Лишь в начале XVI века святой Януарий обретает постоянное место упокоения, покидаемое только дважды в год, когда он отправляется совершать свое чудо в соборе святой Клары, усыпальнице неаполитанских королей. Правда, случается, что его беспокоят и помимо традиционных церемоний. Но повод для этого должен быть очень значительный: волнения в королевстве или потрясение провинции могут заставить этого святого-домоседа изменить своим привычкам; каждый такой выезд становится событием и, возвеличиваясь устным преданием, увековечивается в памяти неаполитанцев.
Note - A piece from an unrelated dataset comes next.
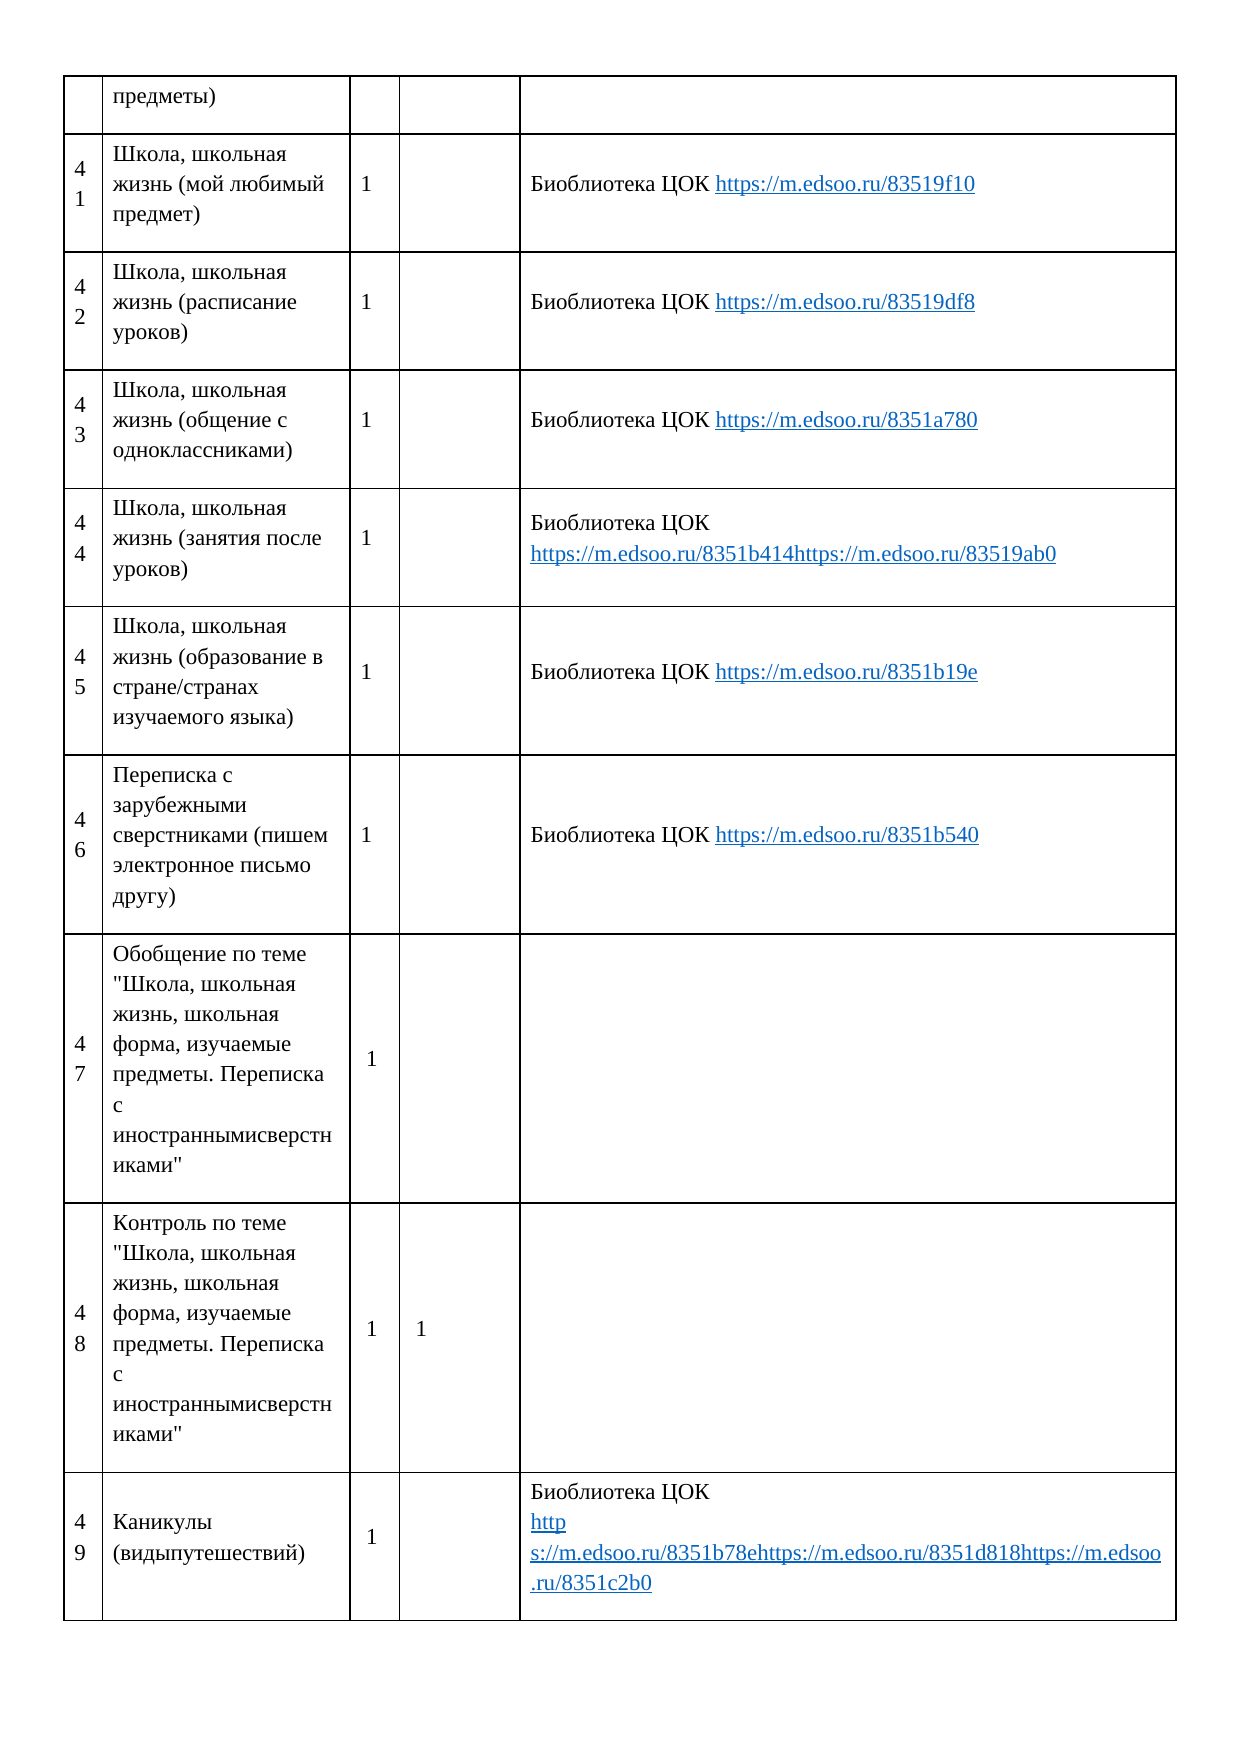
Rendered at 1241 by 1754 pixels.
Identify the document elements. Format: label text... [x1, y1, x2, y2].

Святой Януарий постоянно обитает в архиепископстве, в часовне Сокровищ, выстроенной неаполитанской знатью и буржуазией по обету, данному ими в 1527 году из страха перед чумой, опустошавшей в те дни благочестивейший город Неаполь. Благодаря вмешательству святого чума прекратилась, и в знак общественной признательности была возведена эта часовня.

В противоположность обычным молящимся, которые, дав обет святому, чаще всего забывают о нем, как только опасность проходит, неаполитанцы были столь совестливы в выполнении обязательства, данного их покровителю, что, когда донья Катарина де Сандоваль, жена старого графа де Лемоса, вице-короля Неаполя, пожелала от своего имени сделать дароприношение на постройку часовни, предложив сумму в тридцать тысяч дукатов, неаполитанцы отказались принять от нее деньги, заявив, что им не хотелось бы делить с чужеземцами — будь то даже вице-король или вице-королева — честь дать достойный кров их святому покровителю.

И так как ни в деньгах, ни в рвении недостатка не было, постройку быстро завершили. В интересах истины следует заметить, что для поддержания взаимного усердия знать и буржуазия составили у городского нотариуса метра Винченцо ди Боссиса договор, существующий и поныне. На документе стоит дата 13 января 1527 года. Подписавшие его обязались выложить на расходы по строительству сумму в тринадцать тысяч дукатов; но, как видно, уже в те времена следовало относиться с недоверием к сметам архитекторов: одни только двери обошлись в сто тридцать пять тысяч франков, то есть в три раза больше суммы, назначенной на все сооружение.